A ascensão de Jeremy Lin colocou as questões de raça na ordem do dia nos EUA. Houve quem dissesse que a cobertura aos feitos do jovem base se deviam mais à etnicidade que às capacidades de Lin.
E os títulos não se resumiram a “Linsanity”. Há poucos dias, a rede de televisão ESPN despediu um elemento e suspendeu outro devido a um título na versão “online” que continha uma expressão insultuosa.
“A ESPN pediu desculpa. Não acredito que tenha sido de propósito. Como eles pediram desculpa, para mim o assunto acabou. Temos de aprender a perdoar. E nem sequer penso que tenha sido intencional”, disse Jeremy Lin sobre o assunto.
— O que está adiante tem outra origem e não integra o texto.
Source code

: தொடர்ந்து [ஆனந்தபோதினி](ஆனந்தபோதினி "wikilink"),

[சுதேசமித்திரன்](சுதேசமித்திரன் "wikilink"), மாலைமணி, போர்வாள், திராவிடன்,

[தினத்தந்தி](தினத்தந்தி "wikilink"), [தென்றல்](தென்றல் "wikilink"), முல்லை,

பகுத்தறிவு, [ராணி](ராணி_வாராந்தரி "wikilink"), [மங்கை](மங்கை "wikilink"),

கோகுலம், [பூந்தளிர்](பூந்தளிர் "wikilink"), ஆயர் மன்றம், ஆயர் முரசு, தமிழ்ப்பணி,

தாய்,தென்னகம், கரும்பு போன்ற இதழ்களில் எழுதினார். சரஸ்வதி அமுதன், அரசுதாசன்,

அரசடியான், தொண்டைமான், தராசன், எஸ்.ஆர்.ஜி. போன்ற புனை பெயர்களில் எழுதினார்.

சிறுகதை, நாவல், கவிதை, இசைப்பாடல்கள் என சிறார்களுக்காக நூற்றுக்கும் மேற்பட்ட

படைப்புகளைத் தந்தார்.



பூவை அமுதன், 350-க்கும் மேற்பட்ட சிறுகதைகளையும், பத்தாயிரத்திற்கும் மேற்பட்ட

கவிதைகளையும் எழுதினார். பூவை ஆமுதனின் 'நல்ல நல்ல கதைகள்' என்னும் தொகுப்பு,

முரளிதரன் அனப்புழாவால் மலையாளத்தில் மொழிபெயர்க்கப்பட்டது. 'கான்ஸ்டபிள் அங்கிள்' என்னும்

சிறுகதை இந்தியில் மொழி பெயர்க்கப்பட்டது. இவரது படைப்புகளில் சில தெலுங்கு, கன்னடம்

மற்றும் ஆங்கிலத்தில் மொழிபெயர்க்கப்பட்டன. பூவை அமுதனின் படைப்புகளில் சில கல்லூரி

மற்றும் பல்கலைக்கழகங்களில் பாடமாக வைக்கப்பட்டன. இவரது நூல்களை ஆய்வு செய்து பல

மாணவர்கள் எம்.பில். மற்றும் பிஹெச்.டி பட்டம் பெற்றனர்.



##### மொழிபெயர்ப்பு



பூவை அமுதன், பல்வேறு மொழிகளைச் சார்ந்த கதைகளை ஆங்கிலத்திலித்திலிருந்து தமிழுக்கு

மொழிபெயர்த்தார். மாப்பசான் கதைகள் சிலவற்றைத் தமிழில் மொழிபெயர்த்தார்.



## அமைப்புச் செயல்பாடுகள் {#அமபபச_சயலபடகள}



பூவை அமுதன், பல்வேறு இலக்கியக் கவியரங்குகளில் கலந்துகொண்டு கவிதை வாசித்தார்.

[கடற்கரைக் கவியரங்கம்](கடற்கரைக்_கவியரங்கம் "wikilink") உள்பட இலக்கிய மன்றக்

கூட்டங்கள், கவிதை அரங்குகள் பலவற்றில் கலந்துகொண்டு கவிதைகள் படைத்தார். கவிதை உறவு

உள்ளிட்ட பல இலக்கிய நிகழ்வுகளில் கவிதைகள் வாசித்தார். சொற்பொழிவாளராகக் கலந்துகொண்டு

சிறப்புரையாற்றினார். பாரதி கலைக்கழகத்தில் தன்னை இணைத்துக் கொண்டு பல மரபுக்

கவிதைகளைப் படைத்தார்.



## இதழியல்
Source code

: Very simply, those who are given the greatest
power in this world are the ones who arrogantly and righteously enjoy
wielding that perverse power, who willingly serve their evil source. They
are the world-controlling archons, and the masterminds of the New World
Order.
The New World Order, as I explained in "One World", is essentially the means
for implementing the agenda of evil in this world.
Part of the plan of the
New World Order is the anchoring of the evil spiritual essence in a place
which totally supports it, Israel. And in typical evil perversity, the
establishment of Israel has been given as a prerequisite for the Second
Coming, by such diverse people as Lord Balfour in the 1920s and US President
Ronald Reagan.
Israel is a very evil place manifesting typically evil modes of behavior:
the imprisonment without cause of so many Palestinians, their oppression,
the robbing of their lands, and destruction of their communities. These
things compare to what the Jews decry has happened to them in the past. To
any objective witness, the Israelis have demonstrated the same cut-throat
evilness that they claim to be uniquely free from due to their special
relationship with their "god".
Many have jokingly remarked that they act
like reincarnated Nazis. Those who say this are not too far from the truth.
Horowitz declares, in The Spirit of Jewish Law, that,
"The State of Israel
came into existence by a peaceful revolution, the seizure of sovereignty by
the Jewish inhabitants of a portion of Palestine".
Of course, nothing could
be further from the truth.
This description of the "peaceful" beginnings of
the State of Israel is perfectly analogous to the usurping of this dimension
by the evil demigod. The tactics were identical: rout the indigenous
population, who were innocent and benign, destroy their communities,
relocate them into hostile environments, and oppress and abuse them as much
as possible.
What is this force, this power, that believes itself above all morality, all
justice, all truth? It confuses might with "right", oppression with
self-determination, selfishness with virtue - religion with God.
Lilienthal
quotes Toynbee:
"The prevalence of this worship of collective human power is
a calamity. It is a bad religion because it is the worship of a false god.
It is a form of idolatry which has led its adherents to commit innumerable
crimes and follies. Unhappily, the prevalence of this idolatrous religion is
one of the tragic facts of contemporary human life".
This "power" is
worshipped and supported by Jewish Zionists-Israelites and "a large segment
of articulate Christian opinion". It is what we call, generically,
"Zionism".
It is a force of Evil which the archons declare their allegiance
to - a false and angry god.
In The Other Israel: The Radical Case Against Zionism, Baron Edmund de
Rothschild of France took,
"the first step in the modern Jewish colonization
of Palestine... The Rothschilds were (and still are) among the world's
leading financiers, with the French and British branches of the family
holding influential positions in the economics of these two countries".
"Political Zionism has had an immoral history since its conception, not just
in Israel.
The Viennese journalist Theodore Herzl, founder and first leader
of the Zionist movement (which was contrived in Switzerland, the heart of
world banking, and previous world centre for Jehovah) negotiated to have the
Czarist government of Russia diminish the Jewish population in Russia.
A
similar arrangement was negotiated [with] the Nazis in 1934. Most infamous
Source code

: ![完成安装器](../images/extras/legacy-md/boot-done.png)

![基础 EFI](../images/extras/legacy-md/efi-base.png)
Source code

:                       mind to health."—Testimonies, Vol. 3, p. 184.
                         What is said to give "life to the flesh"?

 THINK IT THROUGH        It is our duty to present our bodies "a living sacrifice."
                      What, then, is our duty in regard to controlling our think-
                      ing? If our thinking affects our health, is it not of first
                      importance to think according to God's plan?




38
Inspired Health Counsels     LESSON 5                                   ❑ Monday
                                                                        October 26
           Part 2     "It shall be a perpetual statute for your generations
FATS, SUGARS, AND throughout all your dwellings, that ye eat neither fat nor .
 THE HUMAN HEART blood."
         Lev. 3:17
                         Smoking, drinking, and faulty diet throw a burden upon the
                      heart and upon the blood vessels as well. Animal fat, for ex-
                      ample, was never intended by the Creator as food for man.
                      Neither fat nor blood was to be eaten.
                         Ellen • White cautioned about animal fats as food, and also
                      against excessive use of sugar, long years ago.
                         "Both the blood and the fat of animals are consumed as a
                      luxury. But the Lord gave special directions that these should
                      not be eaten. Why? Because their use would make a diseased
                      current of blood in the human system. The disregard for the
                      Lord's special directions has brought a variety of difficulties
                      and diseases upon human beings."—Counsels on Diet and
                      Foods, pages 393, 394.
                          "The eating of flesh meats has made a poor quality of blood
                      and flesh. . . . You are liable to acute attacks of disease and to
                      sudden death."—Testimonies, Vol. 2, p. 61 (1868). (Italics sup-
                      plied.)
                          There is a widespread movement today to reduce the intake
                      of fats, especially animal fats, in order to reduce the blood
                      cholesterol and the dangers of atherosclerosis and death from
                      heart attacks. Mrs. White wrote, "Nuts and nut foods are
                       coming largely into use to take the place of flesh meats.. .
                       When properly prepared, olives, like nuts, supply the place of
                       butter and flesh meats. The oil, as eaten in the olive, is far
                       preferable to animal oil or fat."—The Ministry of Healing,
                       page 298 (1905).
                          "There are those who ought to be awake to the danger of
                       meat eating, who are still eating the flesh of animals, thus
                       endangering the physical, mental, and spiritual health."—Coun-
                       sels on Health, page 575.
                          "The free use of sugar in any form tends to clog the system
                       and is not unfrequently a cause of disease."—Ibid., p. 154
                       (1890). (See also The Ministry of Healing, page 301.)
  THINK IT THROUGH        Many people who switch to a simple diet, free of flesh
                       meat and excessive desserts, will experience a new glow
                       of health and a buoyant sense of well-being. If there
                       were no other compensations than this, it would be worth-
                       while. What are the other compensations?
E com toda a euforia à sua volta, Jeremy Lin só quer manter a tranquilidade para si e para a sua família: “Tenho um pedido especial a fazer aos media em Taiwan: que dêem espaço à minha família. Porque eles não podem sequer ir trabalhar sem serem bombardeados e perseguidos. Quero que as pessoas respeitem a privacidade dos meus parentes em Taiwan”.